2,2-Bis((4-cyanatophenyl)propane
Also known as bisphenol A dicyanate, this compound is explicitly named in HTS 2929.90.0500 and consists of two 4-cyanatophenyl groups linked by an isopropylidene bridge. It functions as a reactive monomer for cyanate ester thermoset resins widely used in electronics and structural composites. Classification under 'other nitrogen function' reflects the cyanato group's defining chemical characteristic.

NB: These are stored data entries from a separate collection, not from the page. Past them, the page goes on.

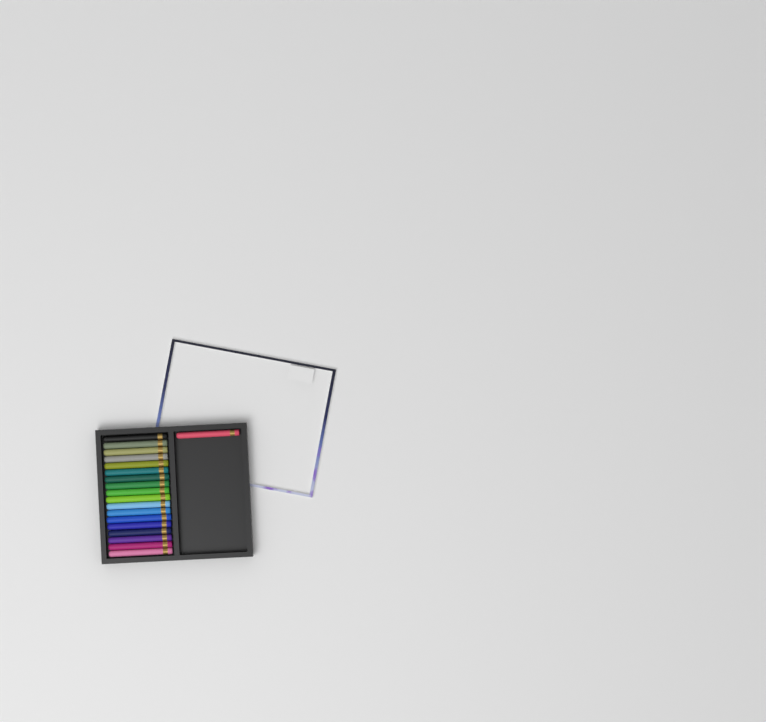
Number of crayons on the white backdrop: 19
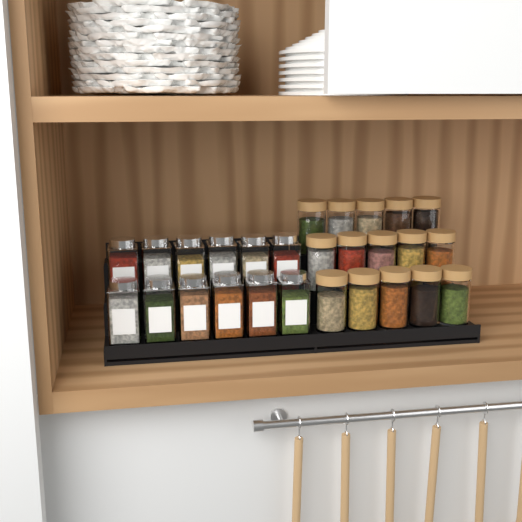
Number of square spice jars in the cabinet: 12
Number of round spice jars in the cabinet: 15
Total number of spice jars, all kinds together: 27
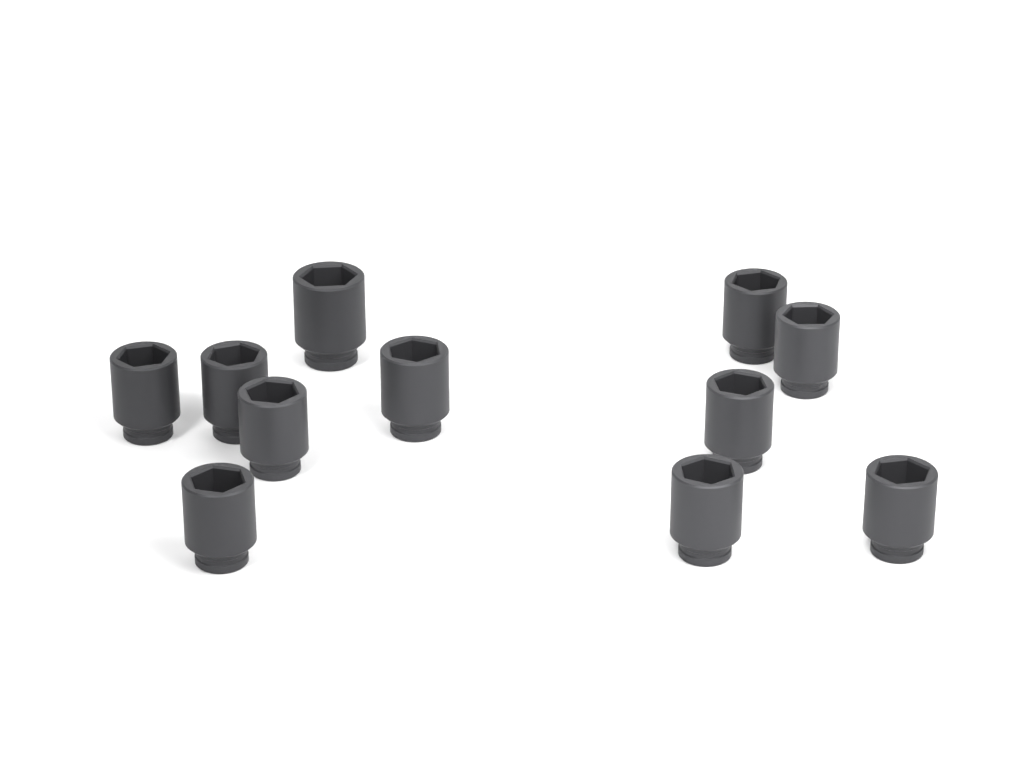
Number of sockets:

1,1-Ethylidenebis(phenyl-4-cyanate)
This diethylstilbestrol-like cyanate ester is specifically enumerated in HTS 2929.90.0500, featuring two para-cyanatophenyl groups connected via ethylidene linkage. Used in specialty resin formulations requiring high thermal stability. Falls under 2929 as a compound with cyanato nitrogen function not covered elsewhere.
1,3-Phenylenebis(1-methylethylidenebis) cyanic acid, 1,4-phenylene ester
Complex cyanate ester specifically named in HTS 2929.90.0500, featuring multiple phenylene rings connected via isopropylidene linkages with terminal cyanato groups. Used in advanced composite prepregs for aerospace. The intricate nitrogen-function structure dictates 2929 classification.